Rubicon brings innovative efficiency to an antiquated and unsexy industry, said Jeffrey Leavitt, who leads the tech practice at DLA Piper’s Atlanta office.
“We’ve seen waves like this before, first with information security, then mobile, then location services, then cloud services, and now shared economy services,” Leavitt said. “There’s likely only room for a few names in each vertical, so it’s a major land grab for customers to get to the market-leading position.”
Launched in 2008, Rubicon has raised $96 million so far and may be on the road to an initial public stock offering.
“We’ve been building the business like a public business,” Morris said, declining to offer an IPO timeline. “We’ve attracted people that can be part of a multi-billion enterprise.”
The company has been attracting investors such as Salesforce CEO Marc Benioff, who has experience taking companies public.
“Getting Marc to invest was a game-changer for the company,” Morris said. “That’s when the Valley really began to take notice about what we’re doing.”
Other investors include KKR & Co. co-founder Henry Kravis; Uber co-founder Oscar Salazar; and billionaire Paul Tudor Jones. Institutional investors include Nima Capital and Goldman Sachs.

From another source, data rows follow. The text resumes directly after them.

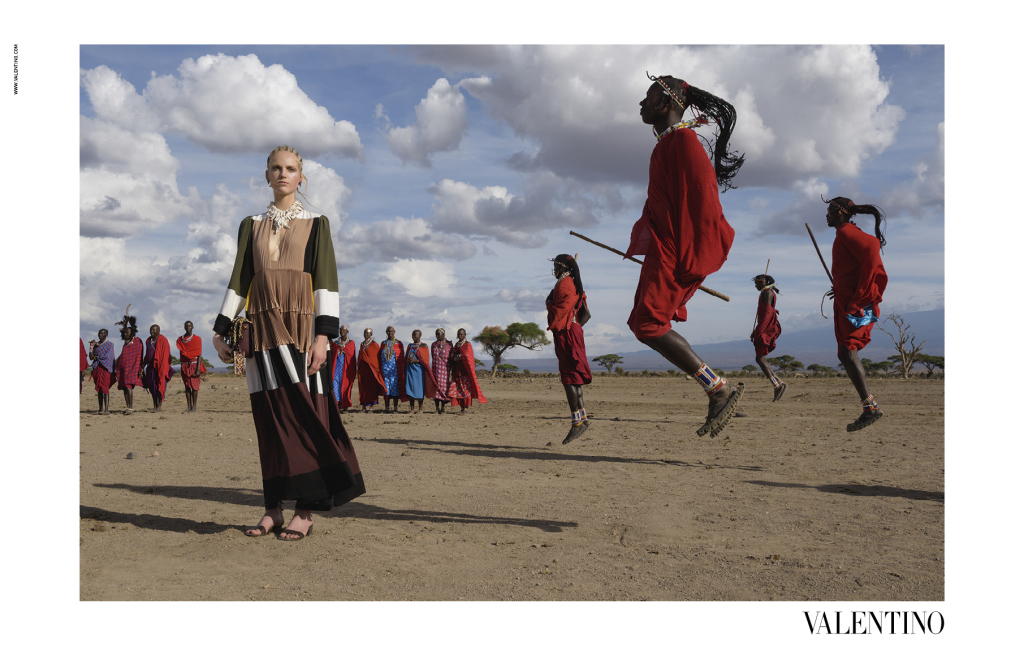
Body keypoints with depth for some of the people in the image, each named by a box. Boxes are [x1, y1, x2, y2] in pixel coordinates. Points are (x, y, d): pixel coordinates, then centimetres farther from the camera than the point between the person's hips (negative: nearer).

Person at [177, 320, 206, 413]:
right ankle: (189, 406, 5)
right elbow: (181, 353, 13)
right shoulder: (180, 339, 11)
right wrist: (181, 367, 7)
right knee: (187, 386, 3)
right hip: (184, 366, 4)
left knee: (194, 386, -6)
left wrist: (198, 369, -13)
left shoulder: (197, 339, -1)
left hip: (194, 365, -4)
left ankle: (194, 407, -5)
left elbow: (199, 355, -5)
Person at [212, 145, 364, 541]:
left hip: (300, 327, -3)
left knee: (302, 414, -8)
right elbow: (239, 280, 16)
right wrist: (221, 331, 9)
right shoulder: (252, 226, 16)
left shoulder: (315, 224, 7)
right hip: (263, 328, 3)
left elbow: (326, 281, -1)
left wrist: (323, 335, -12)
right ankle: (273, 508, 8)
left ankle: (306, 511, -3)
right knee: (269, 418, 2)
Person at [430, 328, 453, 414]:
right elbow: (433, 356, 17)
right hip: (436, 368, 2)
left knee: (444, 386, -3)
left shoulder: (448, 344, 3)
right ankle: (437, 407, 1)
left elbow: (451, 356, 5)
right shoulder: (433, 345, 10)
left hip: (445, 368, -2)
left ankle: (443, 407, 3)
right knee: (436, 386, -2)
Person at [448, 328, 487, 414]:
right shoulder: (457, 344, 17)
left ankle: (466, 408, -5)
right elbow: (452, 356, 13)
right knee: (458, 388, 2)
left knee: (465, 388, -7)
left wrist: (456, 357, -7)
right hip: (457, 370, 6)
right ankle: (462, 407, 6)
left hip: (465, 370, -6)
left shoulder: (468, 345, -3)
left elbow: (466, 356, -17)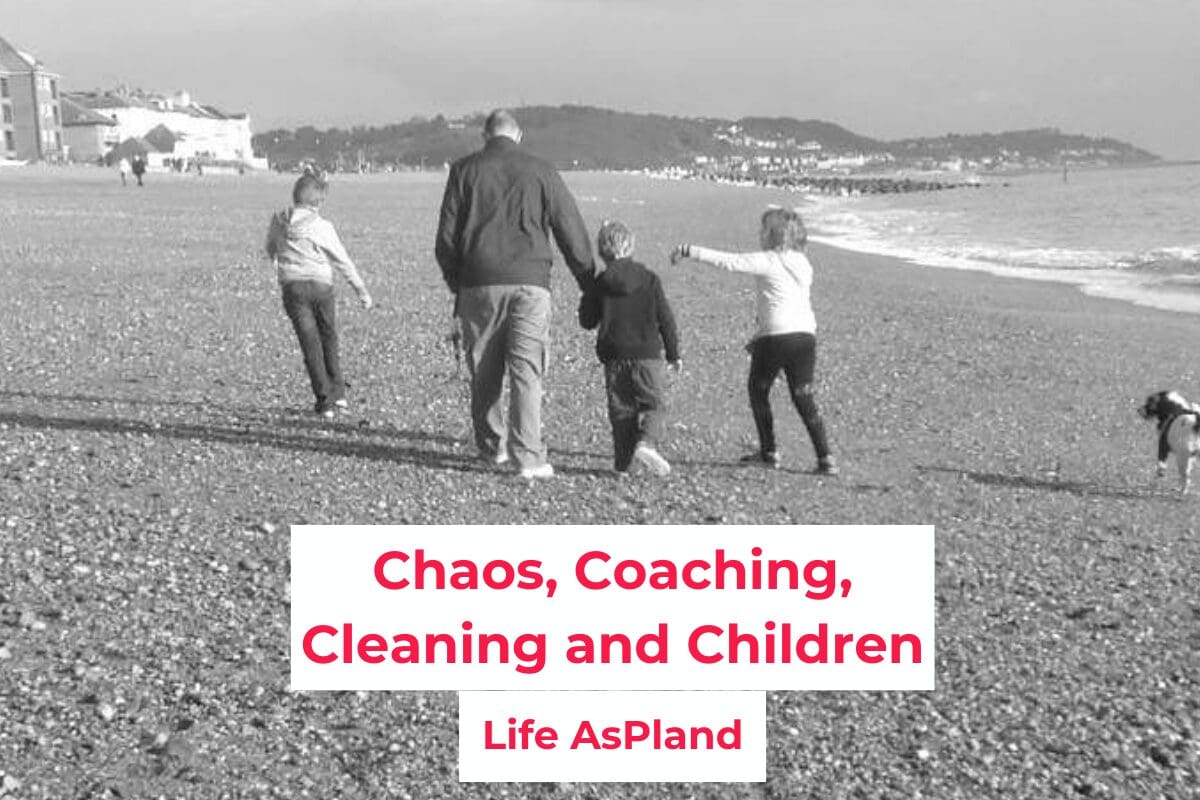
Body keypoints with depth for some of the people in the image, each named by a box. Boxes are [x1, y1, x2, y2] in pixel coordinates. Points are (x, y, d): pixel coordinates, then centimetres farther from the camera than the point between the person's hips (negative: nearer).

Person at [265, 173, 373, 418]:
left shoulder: (278, 222, 3)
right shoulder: (322, 226, -7)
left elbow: (270, 250, 21)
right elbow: (343, 261, -2)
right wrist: (362, 290, 5)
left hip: (292, 287, 1)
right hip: (321, 286, -1)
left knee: (311, 345, 2)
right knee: (329, 340, 16)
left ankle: (324, 400, -1)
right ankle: (338, 393, 18)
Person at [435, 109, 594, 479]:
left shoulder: (464, 170, 7)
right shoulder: (541, 171, 7)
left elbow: (447, 235, 6)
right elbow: (572, 230, 7)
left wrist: (454, 281, 19)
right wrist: (589, 283, 15)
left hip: (479, 282, 1)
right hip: (530, 281, -1)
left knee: (484, 371, 13)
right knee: (527, 370, -3)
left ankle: (492, 445, 24)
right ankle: (529, 457, -9)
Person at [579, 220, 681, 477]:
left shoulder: (599, 284, -1)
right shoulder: (649, 279, 0)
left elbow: (587, 321, 6)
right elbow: (665, 319, 3)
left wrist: (587, 299, 24)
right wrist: (673, 353, 11)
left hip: (614, 357, 1)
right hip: (647, 354, -1)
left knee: (621, 409, 9)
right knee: (653, 404, 5)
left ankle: (623, 461, 7)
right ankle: (646, 442, -21)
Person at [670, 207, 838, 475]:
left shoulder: (768, 262, -7)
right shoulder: (802, 263, 15)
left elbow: (728, 261, -11)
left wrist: (689, 251, -6)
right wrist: (760, 336, 23)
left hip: (777, 337, -6)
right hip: (806, 335, 6)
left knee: (758, 392, 16)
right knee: (804, 400, 10)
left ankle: (769, 452, 21)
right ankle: (826, 458, 3)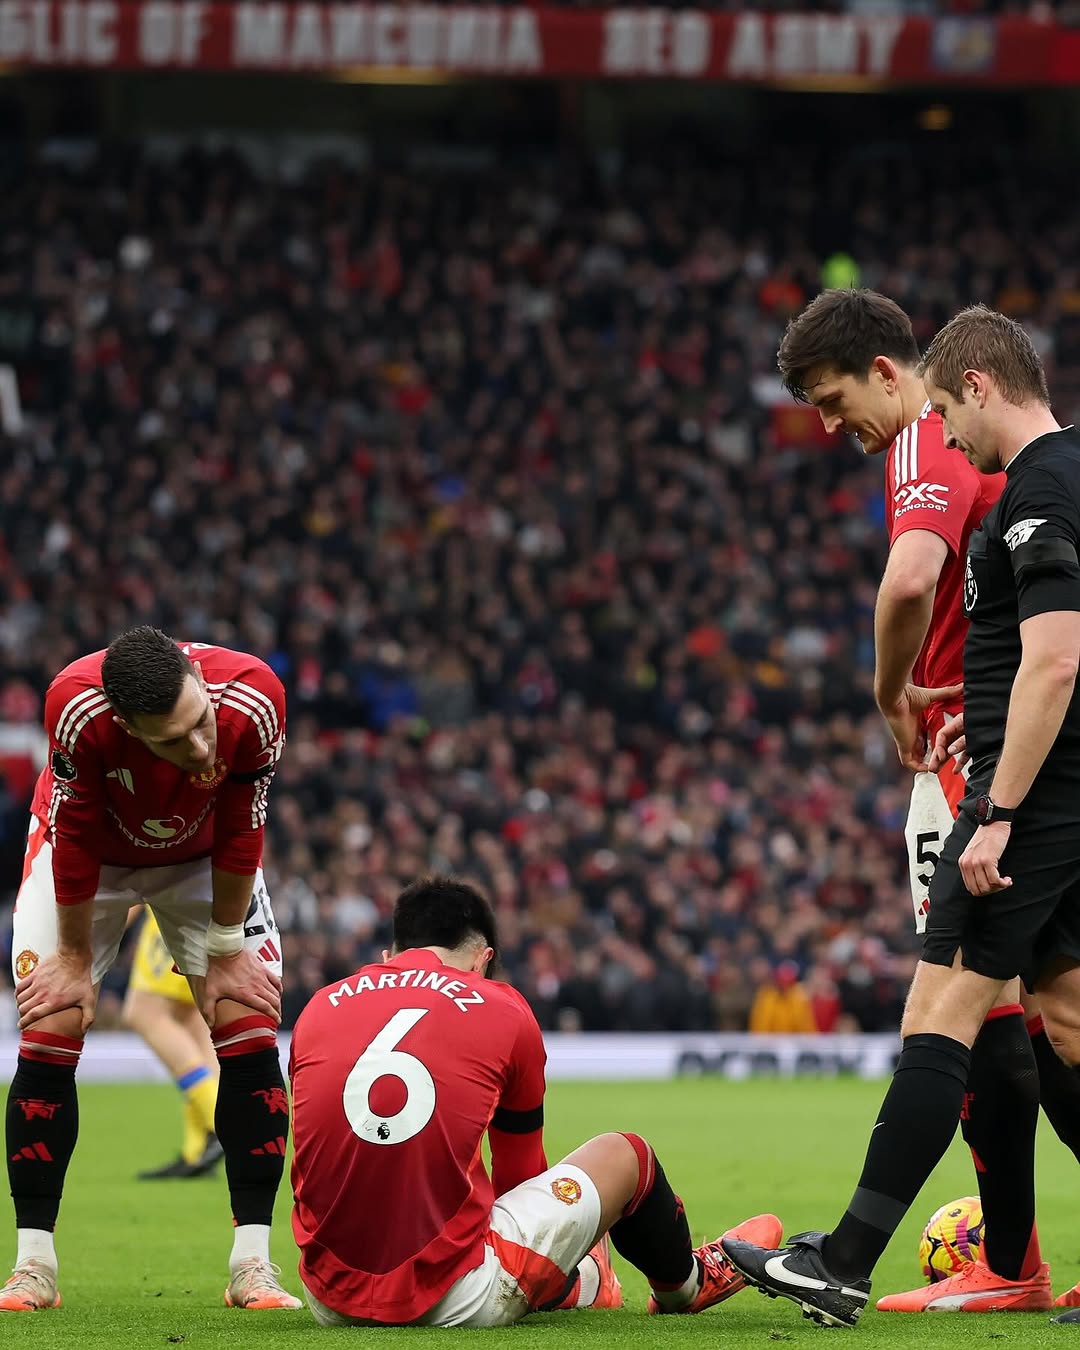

Morris was introduced to DiCaprio, a climate-change activist and recent Oscar winner, through mutual friends. DiCaprio “got enthusiastic about the environmental mission of the business,” Morris said. “He’s been a very vocal advocate for better environmental policies.”
Rubicon sells sustainability as a service. Rubicon said it is committed to diverting all the material it collects away from landfills by 2022, but declined to disclose what percent of total trash it collects currently winds up in landfills.
“Our incentives are not aligned to putting more trash in the landfill,” Simms said.
About 50 percent of all the garbage in the United State is food waste, which mostly ends up in landfills. Regulations are helping create entrepreneurial opportunities, such as composting and anaerobic digestion, that are alternatives to dumping food waste in landfills.
“We know we can solve for a minimum of 50 percent of the garbage that’s in the market today,” Morris said. “The question is, will it be cost-neutral, or better — and can it be an additional revenue stream? At Rubicon, we believe that’s possible.”
The cost per ton of putting waste into a landfill is higher than sending it to a recycler or a manufacturer who might use the waste as a raw material, said Keith Laabs, Rubicon’s chief of staff.
“Recycling turns into a circular economy, where you continue to use the materials over and over again,” Laabs said. “By not owning those assets, it allows us to promote that circular economy.”
Industry incumbents are taking notice of the economics of recycling. Waste Management has invested more than $1 billion in recycling infrastructure and more than $400 million in startup technologies.
“We continue to invest in new ways to recycle – and ways to recycle new things,” Waste Management spokeswoman Marla Prince said. “We are employing advanced technologies, expanding our single-stream recycling capacity and building our infrastructure to collect and process organic materials.”
Rubicon is targeting the $65 billion U.S. waste and recycling market. Globally, the company’s addressable market is worth about $900 billion.
“It’s a massive market…that has limited technology and misaligned incentives today,” Laabs said.
Scaling to capture more of that market is driving Rubicon’s Atlanta expansion. The majority of the new 300 jobs will be in sales as the company looks to expand beyond the local-and-small business market to the mid-sized business sector.
“Small to medium-sized businesses account for more than $35 billion of the total addressable market,” Laabs said. “We are really going to be focused on penetrating that space.”
Rubicon will also grow its software development unit.
“We’ve found a lot of success with attracting talent from the Valley to come to Atlanta,” Simms said. “We also found a lot of underutilized local talent coming from Georgia Tech and The University of Georgia.”